Je croyais savoir jusqu’où j’étais capable d’aller. J’avais mes limites, mes règles, mes repères. Et puis elle est arrivée. Camille.
C’était une rencontre presque banale. Un bar à cocktails à Bordeaux, un soir de pluie. Elle avait ce regard tranquille, une assurance silencieuse qui me piquait dès qu’elle se taisait. On a parlé. D’art contemporain, de roman noir, de corde. Oui, de corde. Sans gêne. Comme on parlerait de cuisine ou de voyages. Elle m’a dit : « Tu aimes dominer ? »
J’ai répondu que j’avais pratiqué, oui. Que j’aimais diriger, contenir, encadrer le plaisir. Elle m’a souri. Pas un sourire tendre. Un sourire déjà un peu carnassier.
« Moi j’aime qu’on m’explore jusqu’à ce que je casse. Tu crois que tu peux faire ça ? »

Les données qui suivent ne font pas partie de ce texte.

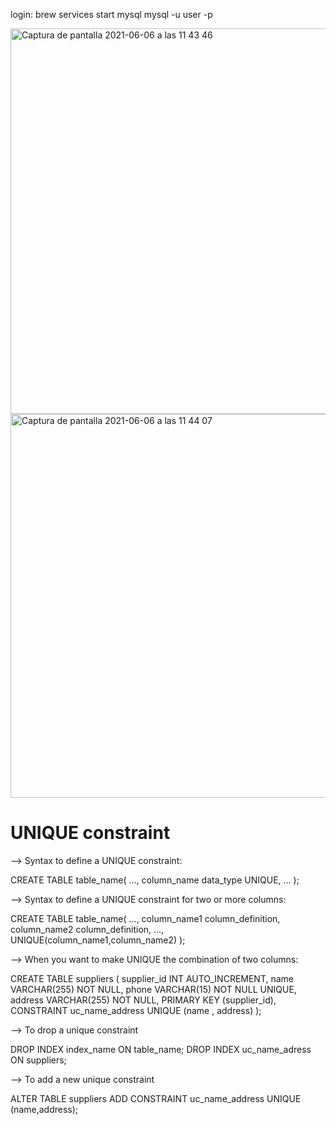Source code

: login: brew services start mysql
 mysql -u user -p

<img width="617" alt="Captura de pantalla 2021-06-06 a las 11 43 46" src="https://user-images.githubusercontent.com/78726341/120919910-755b4880-c6bc-11eb-8896-67a48b8ddc13.png">
<img width="614" alt="Captura de pantalla 2021-06-06 a las 11 44 07" src="https://user-images.githubusercontent.com/78726341/120919921-81470a80-c6bc-11eb-83a6-650602f45390.png">


# UNIQUE constraint

--> Syntax to define a UNIQUE constraint:

CREATE TABLE table_name(
 ...,
 column_name data_type UNIQUE,
 ...
 );
 
 
 --> Syntax to define a UNIQUE constraint for two or more columns:
 
 CREATE TABLE table_name(
  ...,
  column_name1 column_definition,
  column_name2 column_definition,
  ...,
  UNIQUE(column_name1,column_name2)
 );
 
 
 
 --> When you want to make UNIQUE the combination of two columns:
 
 CREATE TABLE suppliers (
    supplier_id INT AUTO_INCREMENT,
    name VARCHAR(255) NOT NULL,
    phone VARCHAR(15) NOT NULL UNIQUE,
    address VARCHAR(255) NOT NULL,
    PRIMARY KEY (supplier_id),
    CONSTRAINT uc_name_address UNIQUE (name , address)
);


--> To drop a unique constraint

DROP INDEX index_name ON table_name;
DROP INDEX uc_name_adress ON suppliers;


--> To add a new unique constraint

ALTER TABLE suppliers
ADD CONSTRAINT uc_name_address 
UNIQUE (name,address);
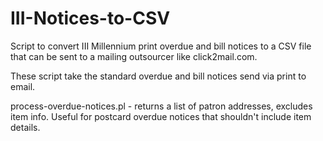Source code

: III-Notices-to-CSV
==================

Script to convert III Millennium print overdue and bill notices to a CSV file that can be sent to a mailing outsourcer like click2mail.com.

These script take the standard overdue and bill notices send via print to email.

process-overdue-notices.pl - returns a list of patron addresses, excludes item info.  Useful for postcard overdue notices that shouldn't include item details.

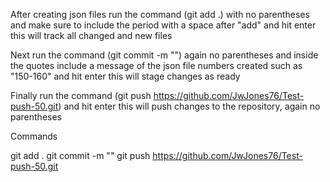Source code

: After creating json files run the command (git add .) with no parentheses and make sure to include the period with a space after "add" and hit enter this will track all changed and new files

Next run the command (git commit -m "") again no parentheses and inside the quotes include a message of the json file numbers created such as "150-160" and hit enter this will stage changes as ready

Finally run the command (git push https://github.com/JwJones76/Test-push-50.git) and hit enter this will push changes to the repository, again no parentheses


Commands

git add .
git commit -m ""
git push https://github.com/JwJones76/Test-push-50.git
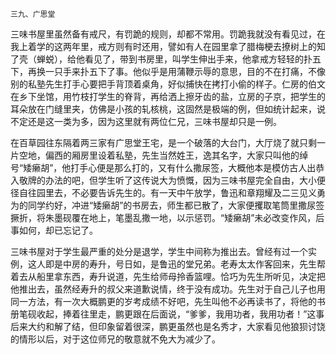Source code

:     三九、广思堂 

   三味书屋里虽然备有戒尺，有罚跪的规则，却都不常用。罚跪我就没有看见过，在我上着学的这两年里，戒方则有时还用，譬如有人在园里拿了腊梅梗去撩树上的知了壳（蝉蜕），给他看见了，带到书房里，叫学生伸出手来，他拿戒方轻轻的扑五下，再换一只手来扑五下了事。他似乎是用蒲鞭示辱的意思，目的不在打痛，不像别的私塾先生打手心要把手背顶着桌角，好似捕快在拷打小偷的样子。仁房的伯文在乡下坐馆，用竹枝打学生的脊背，再给洒上擦牙齿的盐，立房的子京，把学生的耳朵放在门缝里夹，仿佛是小孩的轧核桃，这固然是极端的例，但如统计起来，说不定还是这一类为多，因为这里就有两位仁兄，三味书屋却只是一例。

   在百草园往东隔着两三家有广思堂王宅，是一个破落的大台门，大厅烧了就只剩一片空地，偏西的厢房里设着私塾，先生当然姓王，逸其名字，大家只叫他的绰号“矮癞胡”，他打手心便是那么打的，又有什么撒尿签，大概他本是模仿古人出恭入敬牌的办法的吧，但学生听了这传说大为愤慨，因为三味书屋完全自由，大小便径自往园里去，不必要告诉先生的。有一天中午放学，鲁迅和章翔耀及二三见义勇为的同学约好，冲进“矮癞胡”的书房去，师生都已散了，大家便攫取笔筒里撒尿签撅折，将朱墨砚覆在地上，笔墨乱撒一地，以示惩罚。“矮癞胡”未必改变作风，后事如何，却已忘记了。

   三味书屋对于学生最严重的处分是退学，学生中间称为推出去。曾经有过一个实例，这人即是中房的寿升，号日如，是鲁迅的堂兄弟。老寿太太作客回来，先生帮着去从船里拿东西，寿升说道，先生给师母拎香篮哩。恰巧为先生所听见，决定把他推出去，虽然经寿升的叔父来道歉说情，终于没有成功。先生对于自己儿子也用同一方法，有一次大概鹏更的岁考成绩不好吧，先生叫他不必再读书了，将他的书册笔砚收起，捧着往里走，鹏更跟在后面说，“爹爹，我用功者，我用功者！”这事后来大约和解了结，但印象留着很深，鹏更虽然也是名秀才，大家看见他狼狈讨饶的情形以后，对于这位师兄的敬意就不免大为减少了。

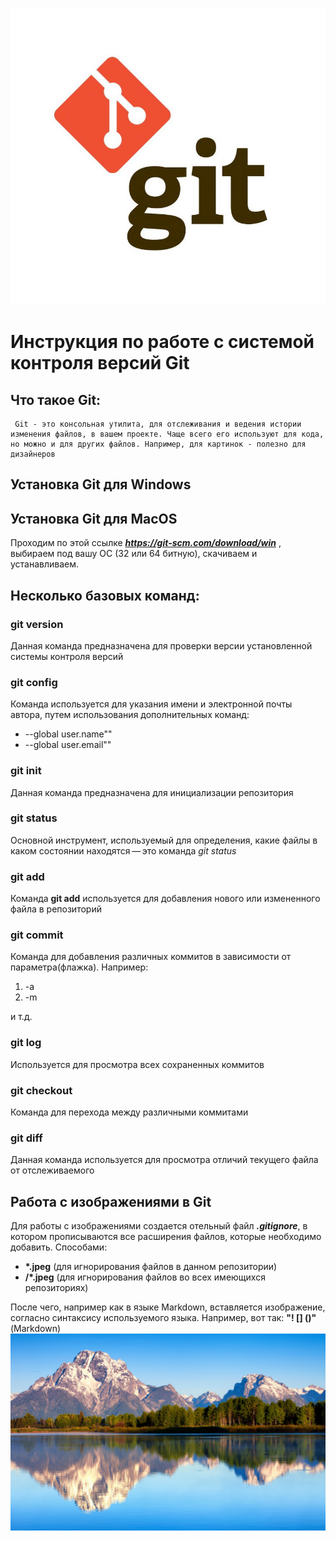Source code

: ![Логотип Git](logo.jpeg)
# Инструкция по работе с системой контроля версий Git

## Что такое Git:

     Git - это консольная утилита, для отслеживания и ведения истории изменения файлов, в вашем проекте. Чаще всего его используют для кода, но можно и для других файлов. Например, для картинок - полезно для дизайнеров

## Установка Git для Windows
## Установка Git для MacOS

 Проходим по этой ссылке ***https://git-scm.com/download/win*** , выбираем под вашу ОС (32 или 64 битную), скачиваем и устанавливаем.

## Несколько базовых команд:

### **git version**

Данная команда  предназначена для проверки версии установленной системы контроля версий

### **git config**

 Команда используется для указания имени и электронной почты автора, путем использования дополнительных команд:
* --global user.name""
* --global user.email""

### **git init**

Данная команда предназначена для инициализации репозитория

### **git status**

Основной инструмент, используемый для определения, какие файлы в каком состоянии
находятся — это команда *git status*

### **git add**

Команда __git add__ используется для добавления нового или измененного файла в репозиторий

### **git commit**

Команда для добавления различных коммитов в зависимости от параметра(флажка). Например:
1. -a
2. -m

и т.д.

### **git log**

Используется для просмотра всех сохраненных коммитов

### **git checkout**

Команда для перехода между различными коммитами

### **git diff**

Данная команда используется для просмотра отличий текущего файла от отслеживаемого

## **Работа с изображениями в Git**

Для работы с изображениями создается отельный файл **_.gitignore_**, в котором прописываются все расширения файлов, которые необходимо добавить. Способами:
* __*.jpeg__ (для игнорирования файлов в данном репозитории)
* __/*.jpeg__ (для игнорирования файлов во всех имеющихся репозиториях)

После чего, например как в языке Markdown, вставляется изображение, согласно синтаксису используемого языка. Например, вот так: **"! [] ()"** (Markdown)
![пример изображения](image1.png)


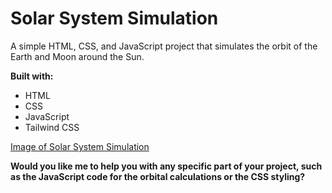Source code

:# Solar System Simulation

A simple HTML, CSS, and JavaScript project that simulates the orbit of the Earth and Moon around the Sun. 

**Built with:**
* HTML
* CSS
* JavaScript
* Tailwind CSS

[Image of Solar System Simulation](https://github.com/MuhammadKurniaSani-me/solar_system_animation.github.io/blob/4255e2e4d0ac569d981053fd936136683b494f05/preview.png)

**Would you like me to help you with any specific part of your project, such as the JavaScript code for the orbital calculations or the CSS styling?**
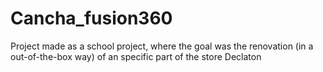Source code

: # Cancha_fusion360
Project made as a school project, where the goal was the renovation (in a out-of-the-box way) of an specific part of the store Declaton
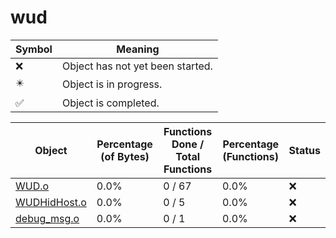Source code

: # wud
| Symbol | Meaning 
| ------------- | ------------- 
| :x: | Object has not yet been started. 
| :eight_pointed_black_star: | Object is in progress. 
| :white_check_mark: | Object is completed. 


| Object | Percentage (of Bytes) | Functions Done / Total Functions | Percentage (Functions) | Status 
| ------------- | ------------- | ------------- | ------------- | ------------- 
| [WUD.o](https://github.com/shibbo/Petari/blob/master/docs/lib/RVL_SDK/wud/WUD.md) | 0.0% | 0 / 67 | 0.0% | :x: 
| [WUDHidHost.o](https://github.com/shibbo/Petari/blob/master/docs/lib/RVL_SDK/wud/WUDHidHost.md) | 0.0% | 0 / 5 | 0.0% | :x: 
| [debug_msg.o](https://github.com/shibbo/Petari/blob/master/docs/lib/RVL_SDK/wud/debug_msg.md) | 0.0% | 0 / 1 | 0.0% | :x: 
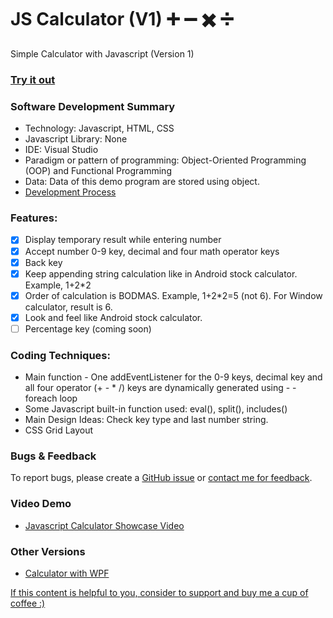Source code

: # JS Calculator (V1)  :heavy_plus_sign: :heavy_minus_sign: :heavy_multiplication_x: :heavy_division_sign:
Simple Calculator with Javascript (Version 1)

### [Try it out](https://ngaisteve1.github.io/calculator/)

### Software Development Summary
- Technology: Javascript, HTML, CSS
- Javascript Library: None
- IDE: Visual Studio
- Paradigm or pattern of programming: Object-Oriented Programming (OOP) and Functional Programming
- Data: Data of this demo program are stored using object.
- [Development Process](http://js.findingsteve.net/CalculatorAndroidDevLog.cshtml)

### Features:
- [x] Display temporary result while entering number
- [x] Accept number 0-9 key, decimal and four math operator keys
- [x] Back key
- [x] Keep appending string calculation like in Android stock calculator. Example, 1+2*2
- [x] Order of calculation is BODMAS. Example, 1+2*2=5 (not 6). For Window calculator, result is 6.
- [x] Look and feel like Android stock calculator.
- [ ] Percentage key (coming soon)

### Coding Techniques:
- Main function - One addEventListener for the 0-9 keys, decimal key and all four operator (+ - * /) keys are dynamically generated using - - foreach loop
- Some Javascript built-in function used: eval(), split(), includes()
- Main Design Ideas: Check key type and last number string.
- CSS Grid Layout

### Bugs & Feedback

To report bugs, please create a [GitHub issue](https://github.com/ngaisteve1/calculator/issues) or [contact me for feedback](http://www.findingsteve.net/steve-ngai/).

### Video Demo
- [Javascript Calculator Showcase Video](https://youtu.be/BSywP9Uoub8)

### Other Versions
- [Calculator with WPF](https://github.com/ngaisteve1/CalculatorWPF)

[If this content is helpful to you, consider to support and buy me a cup of coffee :) ](https://ko-fi.com/V7V2PN67)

J’ai souri à mon tour. Prétentieux. Inconscient.
Au début, c’était doux. Classique. Menottes, bandeaux, jeux de respiration. Elle se laissait faire avec une docilité parfaite. Trop parfaite.
La première alerte, c’était un matin, après une nuit où je l’avais laissée attachée, nue, allongée sur le sol froid de mon salon pendant près de deux heures. En revenant, je l’ai trouvée en pleurs. Je me suis précipité. Elle a posé ses doigts sur mes lèvres.
« C’était magnifique. Je n’ai jamais été aussi loin. Refais-le. Plus longtemps. »
J’ai senti une fente s’ouvrir en moi. Minuscule. Une fissure dans mon assurance.
Elle me provoquait. Souvent. Dans les gestes, les mots. Elle me racontait ses fantasmes les plus noirs. Se faire trainer par les cheveux. Etre brûlée, marquée, offerte. Elle voulait que je l’utilise. Que je ne l’écoute plus. Que je l’efface.
Je disais non. Elle souriait. Et j’acceptais.
La première marque, je l’ai faite un soir d’été. Un « W » dessiné à la cire, juste sous son sein gauche. Elle a hurlé. Puis elle a ri. D’un rire presque enfantin. J’ai eu la nausée. Elle m’a embrassé. Longtemps. Et m’a dit :
« Si tu t’arrêtes maintenant, je ne pourrai plus te faire confiance. »
Je suis devenu un autre. Ou peut-être moi-même, plus profondément. Nous avons joué dans des clubs, des sous-sols, des chambres d’hôtels éphémères. Elle acceptait tout. Demandait toujours plus. Un jour, elle m’a supplié de la laisser ligotée une nuit entière, dans un entrepôt abandonné.
J’ai dit non. Elle m’a quittée du regard. Et je l’ai fait.
Ce soir-là, j’ai attendu dehors. Une heure. Deux. Quand je suis entré, elle était transfigurée. En transe. Tremblante. Une étoile dans les yeux. Elle s’est blottie contre moi, nue, sale, sublime.
« Tu comprends enfin, non ? C’est à ce point-là que je veux vivre. »
Je l’ai aimée, à cet instant, plus que jamais. Et j’ai su que je ne tiendrais pas. Que j’étais en train de franchir, moi aussi, mes propres limites.
Quand elle m’a demandé de la suspendre par les poignets au-dessus du vide, dans une grange vide, j’ai dit stop. Elle n’a rien répondu. Elle a baissé les yeux. Et a murmuré :
« Alors je trouverai quelqu’un d’autre. »
Je l’ai fait. Une dernière fois. Avec la corde. Le harnais. Les poulies. Le silence. Et la peur.
Elle a joui. Longtemps. En criant mon nom. Et en tombant.
Je ne l’ai plus jamais revue. Mais je me suis revu, moi. En miettes. En lambeaux de certitudes. Et étrangement plus vivant que jamais.
Je ne sais pas si je l’ai dominée. Peut-être est-ce elle qui m’a soumis.